To Jiti Ogunye, the APC can seek legal redress if it is dissatisfied with the action of the those that left the party.
“Section 68 (1) Paragraph g of the Constitution deals with defection. However, the proviso says that the member will not lose his or her seat if the defection is as a result of division in his political party. The division envisaged by that section must be that of the party structure.
“The legality or otherwise of the action will now depend on the angle you are looking at it from. Those that defected will be saying that there is indeed a division in the APC courtesy of the rAPC that emerged. They will claim that this gave them the legal basis to defect.
“There is a question of fact as to whether indeed there was a division or not. If the party is dissatisfied with what has happened, it can always sue those that defected to ensure that they vacate their seats”.
To Dr. Abdukamal Ambali, “Section 177 of the 1999 Constitution stated that a person shall only be qualified for election into the office of the governor of the state if he is a member of a political party and sponsored by a political party. The same 1999 Constitution did not state that such a person cannot leave that party after achieving electoral victory. This is only in respect of an elected governor.
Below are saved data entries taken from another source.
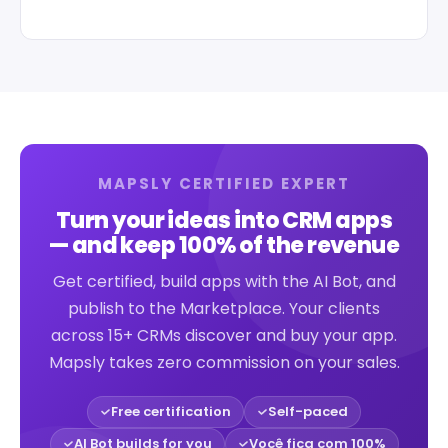
MAPSLY CERTIFIED EXPERT
Turn your ideas into CRM apps
— and keep 100% of the revenue
Get certified, build apps with the AI Bot, and
publish to the Marketplace. Your clients
across 15+ CRMs discover and buy your app.
Mapsly takes zero commission on your sales.
Free certification
Self-paced
AI Bot builds for you
Você fica com 100%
“But in respect of elected senator, House of Representative members and state legislators, the 1999 Constitution, specifically in Section 68(1)(g) and (2) and 109 (1) (g) (2) only makes provisions for the tenure of members of the legislature and not that of the executive.
“The provisions clearly state that a state or federal lawmakers must vacate his or her seat after defecting to another political party, member of the Senate or House of Representative shall vacate his seat in the House of which he is a member if (g) being a person whose election to the House was sponsored by a political party before the expiration of the period for which that house was elected provided that his membership of the latter political party is not as a result of a division in the political party of which he was previously a member or of a merger of two or more political parties or faction by one of which he was previously sponsored.
“However politicians have found their way to circumvent this part of the Constitution. All they need to do is to create a faction in the party which fulfills the constitutional provision of fractionalization in the party. In 2013, the nPDP was created by the would-be defectors while the same scenario was replicated in 2018 when the same actors created the rAPC.
“With this series of defections in our political space, our political parties are becoming just a vehicle to win elections and after 18 years of uninterrupted democracy, our political parties are becoming weaker with little or no idealogy.
“To stop defections every year preceding general elections, the laws should be amended to state that any politician who defects to another party irrespective of factionalisation or not .This way we will be building strong politics parties and they will not just be vehicles for winning elections.This is the way to go.”